(Stored records)
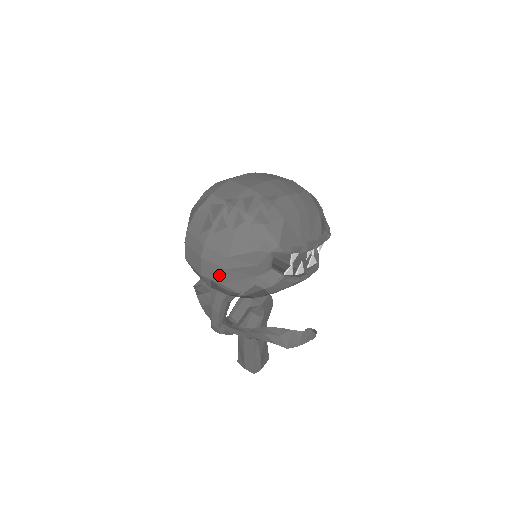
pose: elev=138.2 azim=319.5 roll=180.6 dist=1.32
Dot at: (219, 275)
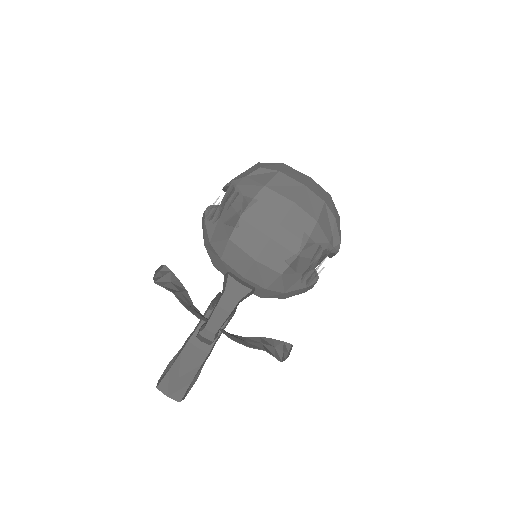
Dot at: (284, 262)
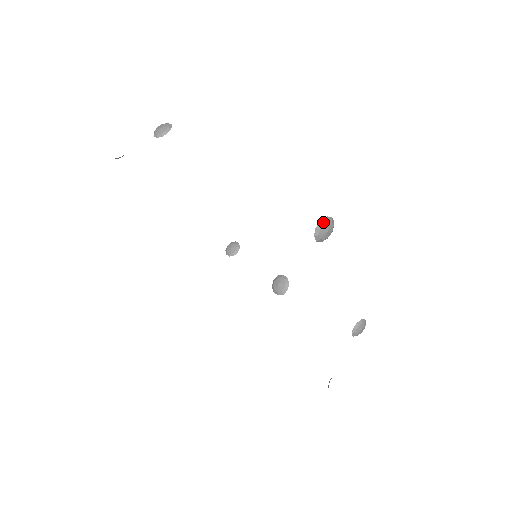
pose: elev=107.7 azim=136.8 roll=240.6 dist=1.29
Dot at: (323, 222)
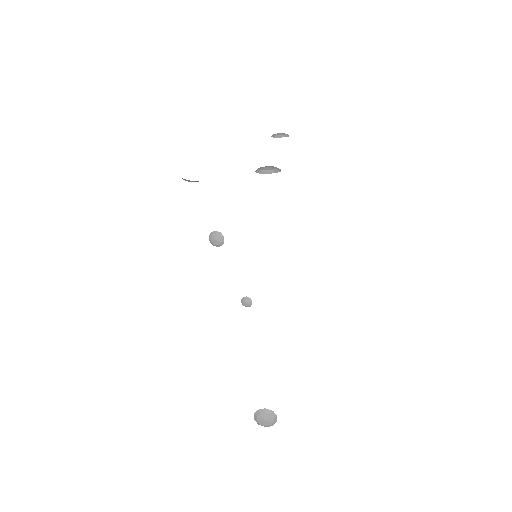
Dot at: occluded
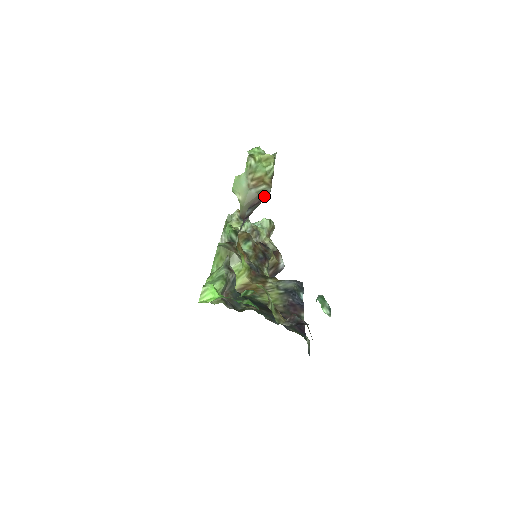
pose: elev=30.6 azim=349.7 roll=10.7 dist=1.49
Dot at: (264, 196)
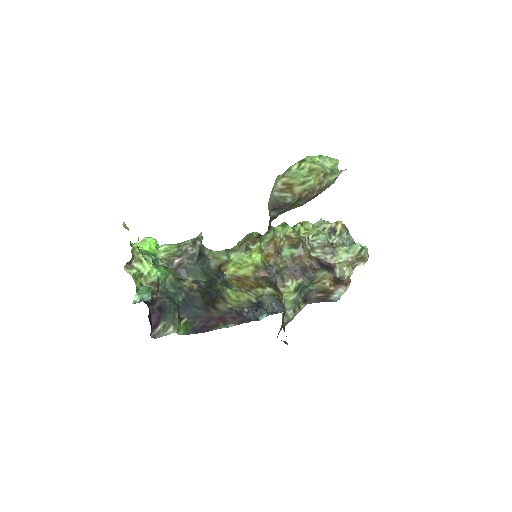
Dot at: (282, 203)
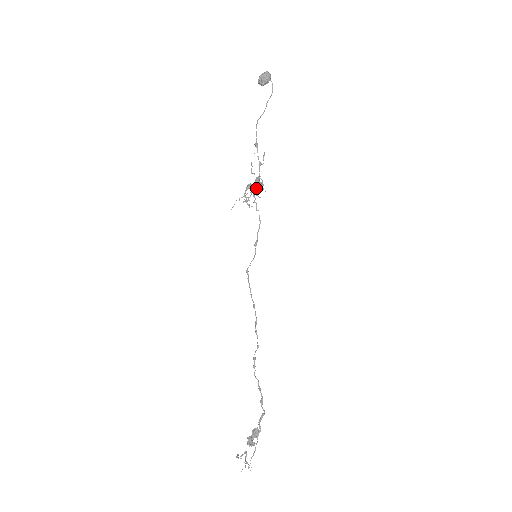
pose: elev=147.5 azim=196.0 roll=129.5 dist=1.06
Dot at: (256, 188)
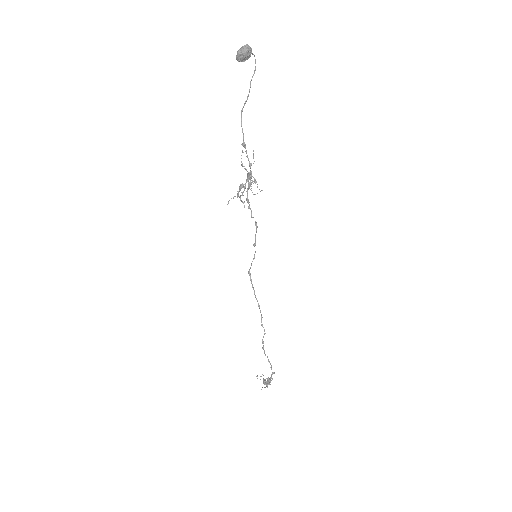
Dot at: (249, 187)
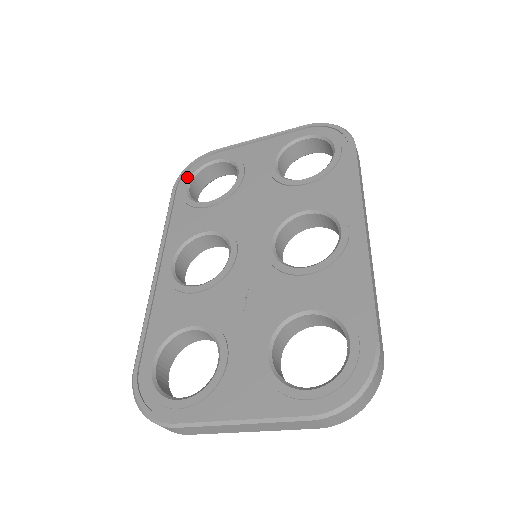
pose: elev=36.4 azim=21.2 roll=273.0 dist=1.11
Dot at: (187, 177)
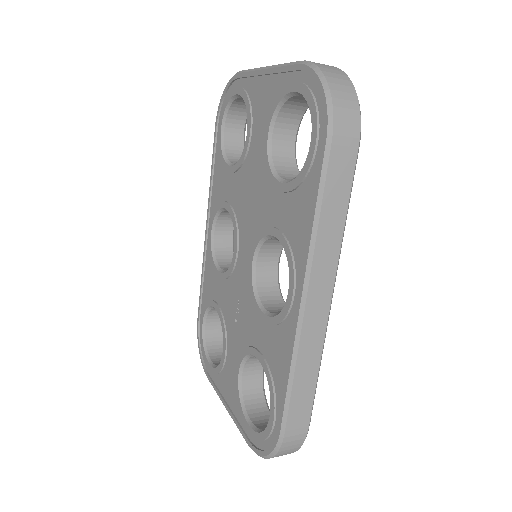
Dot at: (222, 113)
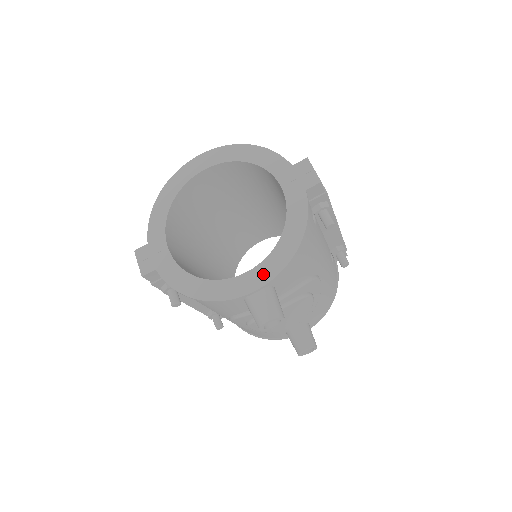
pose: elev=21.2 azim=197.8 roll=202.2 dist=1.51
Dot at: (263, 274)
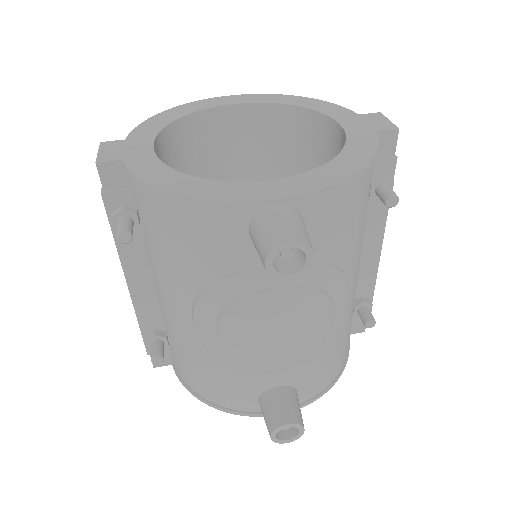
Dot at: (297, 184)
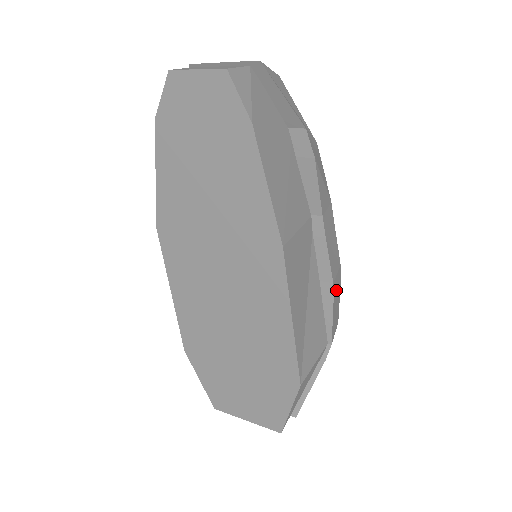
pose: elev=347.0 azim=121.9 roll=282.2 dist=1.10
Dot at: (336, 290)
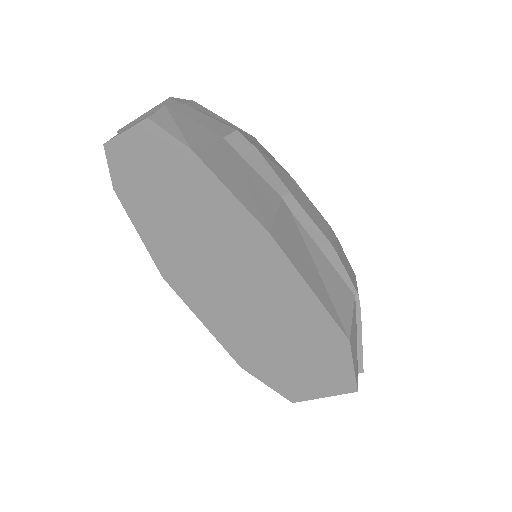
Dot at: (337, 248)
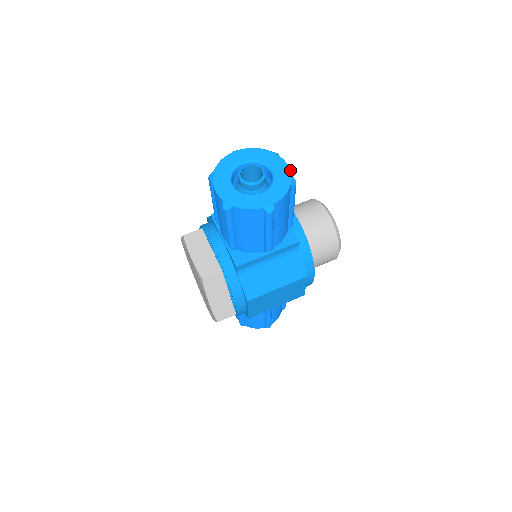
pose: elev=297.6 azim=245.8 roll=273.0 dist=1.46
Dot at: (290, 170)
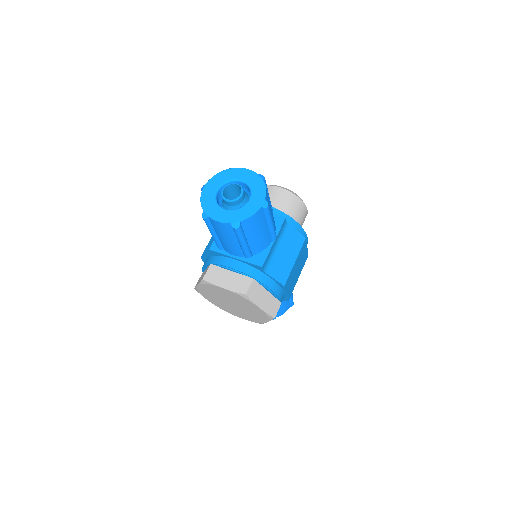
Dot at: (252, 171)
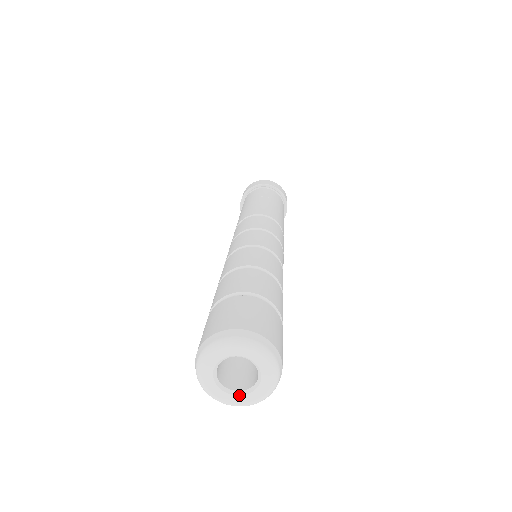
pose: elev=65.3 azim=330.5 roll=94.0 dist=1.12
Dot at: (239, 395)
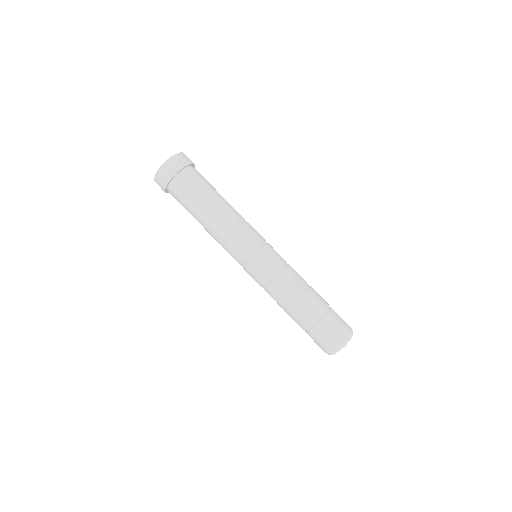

Short task :: Rewrite the text lines of all the records above, changing each "pose" to "camera" and keeping everything else the same. Omit the pictures.

Answer to the exercise ::
camera: elev=138.2 azim=319.5 roll=180.6 dist=1.32
Dot at: (219, 275)
Dot at: (284, 262)
camera: elev=107.7 azim=136.8 roll=240.6 dist=1.29
Dot at: (323, 222)
Dot at: occluded
camera: elev=30.6 azim=349.7 roll=10.7 dist=1.49
Dot at: (264, 196)
Dot at: (282, 203)
camera: elev=147.5 azim=196.0 roll=129.5 dist=1.06
Dot at: (256, 188)
Dot at: (249, 187)
camera: elev=36.4 azim=21.2 roll=273.0 dist=1.11
Dot at: (187, 177)
Dot at: (222, 113)
camera: elev=21.2 azim=197.8 roll=202.2 dist=1.51
Dot at: (263, 274)
Dot at: (297, 184)
camera: elev=347.0 azim=121.9 roll=282.2 dist=1.10
Dot at: (336, 290)
Dot at: (337, 248)
camera: elev=297.6 azim=245.8 roll=273.0 dist=1.46
Dot at: (290, 170)
Dot at: (252, 171)
camera: elev=65.3 azim=330.5 roll=94.0 dist=1.12
Dot at: (239, 395)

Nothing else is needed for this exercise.